I've applied to culinary school - a brand new culinary institute (facilities still being built actually) at Robert Morris College and have just submitted all of my paperwork for admissions. The program I'm aiming for will be 15 months long starting in September of 2003. My aim is to get a kitchen position before summer begins as I know I have a LoT to learn. Anyhow, on to my question - I'd also like to start learning a new language. I did take 2 1/2 years of French in high school so I know un petit peu, but I don't speak it very well. Originally I was thinking about refreshing French in order to have a better understanding of the French terms and such, though I had also read that it's best to know how to speak Spanish as well. Any advice? One or the other or both? I'd really appreciate any help you can offer!
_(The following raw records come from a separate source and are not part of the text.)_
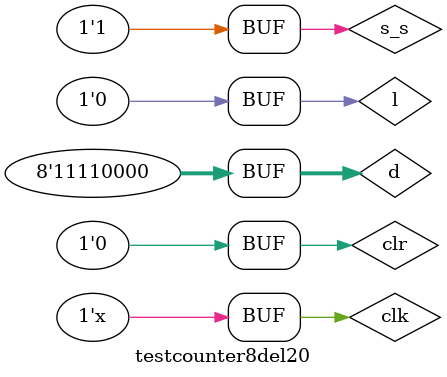
<source format=v>
module testcounter8del20 ();
reg [7:0] d;
wire [7:0] c;
reg s_s, l, clk, clr;

counter8del20 inst9 (clr, clk, l, s_s, c, d);
initial 
  begin
    # 5 clk <= 0; clr <= 0; l <= 0;  s_s <= 0;  d <= 8'hF0;
  end
always # 10 clk <= !clk;
initial 
   begin
     # 100 clr <= 1;
     #  50 clr <= 0; 
   end
initial
  begin
    #  400 s_s <= 1;
    # 3000 s_s <= 0;
  end
initial
  begin
    # 3500 s_s <= 1;
    # 3700 l <= 1;
    #  200 l <= 0;
  end
endmodule

</source>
Thank you in advance 

Cook on! - Kim


----------



## miahoyhoy (Jul 23, 2002)

Hi Kim,

Unless you plan on spending time in france I'd say that un petite francaise is tres bienne.

There are quite a few french terms but not so much as to perfect your language skills.

I am one who recomends spanish. At least for those planning on working in the states. There is a huge workforce of spanish or spanish like dialect speaking people here.

There are 1 or 2 books out there written specifically for kitchen spanish. I think if you do a search at amazon.com you'll find them. Or you could get loco and take a few classes.

Good luck,
Jon


----------



## kidaly (Apr 30, 2003)

Thanks for the advice Jon!! 

Sounds like a good plan! I hadn't even thought about a book to learn just kitchen spanish  I'm trying to get used to english kitchen language as well, so every bit will help!

Of course, I'd love to go to France, though I think it will have to be decades from now!  

Thank you for helping a newbie!! I hope you have a great evening! - Kim


----------



## wannabake (Aug 8, 2002)

Spanish!!! A must.


----------